What you are asked to do:
Below are the records; repeat exactly their lines between the line holding "framed wall art" and the line holding "the shrub at point (65, 228) 31.98", inclusive, skipping the pictures.

[Stored data entries]
+ + + +
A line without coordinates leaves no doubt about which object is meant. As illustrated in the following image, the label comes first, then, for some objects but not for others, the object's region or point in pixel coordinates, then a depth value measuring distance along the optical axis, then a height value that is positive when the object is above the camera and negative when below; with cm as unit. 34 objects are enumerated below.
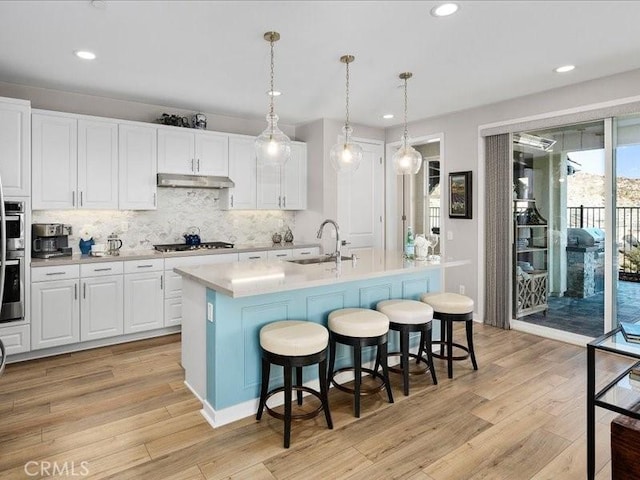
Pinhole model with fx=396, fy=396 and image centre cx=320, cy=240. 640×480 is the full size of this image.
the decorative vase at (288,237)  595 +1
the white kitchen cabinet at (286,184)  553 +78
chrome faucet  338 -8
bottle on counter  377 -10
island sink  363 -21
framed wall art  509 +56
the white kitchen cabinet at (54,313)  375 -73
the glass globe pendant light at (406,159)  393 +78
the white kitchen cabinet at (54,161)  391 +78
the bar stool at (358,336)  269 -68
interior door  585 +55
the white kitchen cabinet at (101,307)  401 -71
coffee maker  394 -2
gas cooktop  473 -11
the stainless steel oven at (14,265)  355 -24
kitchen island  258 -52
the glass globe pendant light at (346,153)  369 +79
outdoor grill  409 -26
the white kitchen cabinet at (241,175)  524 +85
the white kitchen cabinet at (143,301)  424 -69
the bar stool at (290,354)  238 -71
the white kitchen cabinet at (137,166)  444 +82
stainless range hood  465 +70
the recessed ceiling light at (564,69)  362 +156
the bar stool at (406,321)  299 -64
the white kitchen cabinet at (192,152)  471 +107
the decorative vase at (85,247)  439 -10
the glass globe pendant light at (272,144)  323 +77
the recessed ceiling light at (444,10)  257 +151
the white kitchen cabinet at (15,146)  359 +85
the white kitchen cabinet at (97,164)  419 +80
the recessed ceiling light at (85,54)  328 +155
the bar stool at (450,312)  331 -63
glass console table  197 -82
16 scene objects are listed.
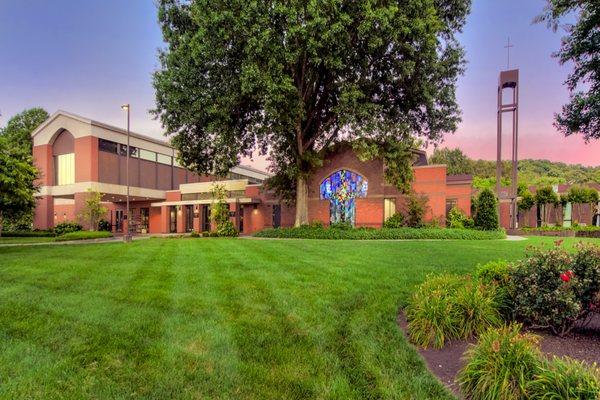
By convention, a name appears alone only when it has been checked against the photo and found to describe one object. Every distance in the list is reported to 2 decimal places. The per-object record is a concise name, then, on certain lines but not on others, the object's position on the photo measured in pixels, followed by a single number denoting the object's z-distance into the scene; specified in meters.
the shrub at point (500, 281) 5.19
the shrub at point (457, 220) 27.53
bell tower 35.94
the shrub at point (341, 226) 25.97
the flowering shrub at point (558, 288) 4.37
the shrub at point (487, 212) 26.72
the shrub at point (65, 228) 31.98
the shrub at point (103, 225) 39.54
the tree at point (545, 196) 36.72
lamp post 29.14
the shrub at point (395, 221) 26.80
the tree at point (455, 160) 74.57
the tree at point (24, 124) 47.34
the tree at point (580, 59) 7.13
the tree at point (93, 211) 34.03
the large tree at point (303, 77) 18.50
+ + + +
Answer box:
framed wall art  509 +56
the white kitchen cabinet at (54,313)  375 -73
the glass globe pendant light at (406,159)  393 +78
the white kitchen cabinet at (54,161)  391 +78
the bar stool at (358,336)  269 -68
interior door  585 +55
the white kitchen cabinet at (101,307)  401 -71
coffee maker  394 -2
gas cooktop  473 -11
the stainless steel oven at (14,265)  355 -24
kitchen island  258 -52
the glass globe pendant light at (346,153)  369 +79
outdoor grill  409 -26
the white kitchen cabinet at (241,175)  524 +85
the white kitchen cabinet at (143,301)  424 -69
the bar stool at (290,354)  238 -71
the white kitchen cabinet at (137,166)  444 +82
stainless range hood  465 +70
the recessed ceiling light at (564,69)  362 +156
the bar stool at (406,321)  299 -64
the white kitchen cabinet at (192,152)  471 +107
the decorative vase at (85,247)  439 -10
the glass globe pendant light at (272,144)  323 +77
the recessed ceiling light at (444,10)  257 +151
the white kitchen cabinet at (15,146)  359 +85
the white kitchen cabinet at (97,164)  419 +80
the recessed ceiling light at (85,54)  328 +155
the bar stool at (450,312)  331 -63
glass console table  197 -82
16 scene objects are listed.
By convention, a name appears alone only when it has been checked against the photo and found to describe one object. Every distance in the list is reported to 2 decimal places. The per-object record is a concise name, then, on certain lines but not on others, the object's position on the photo measured in pixels, followed by a single number denoting the object's z-distance into the scene; specified in meters.
the shrub at point (500, 281) 5.19
the shrub at point (457, 220) 27.53
bell tower 35.94
the shrub at point (341, 226) 25.97
the flowering shrub at point (558, 288) 4.37
the shrub at point (487, 212) 26.72
the shrub at point (65, 228) 31.98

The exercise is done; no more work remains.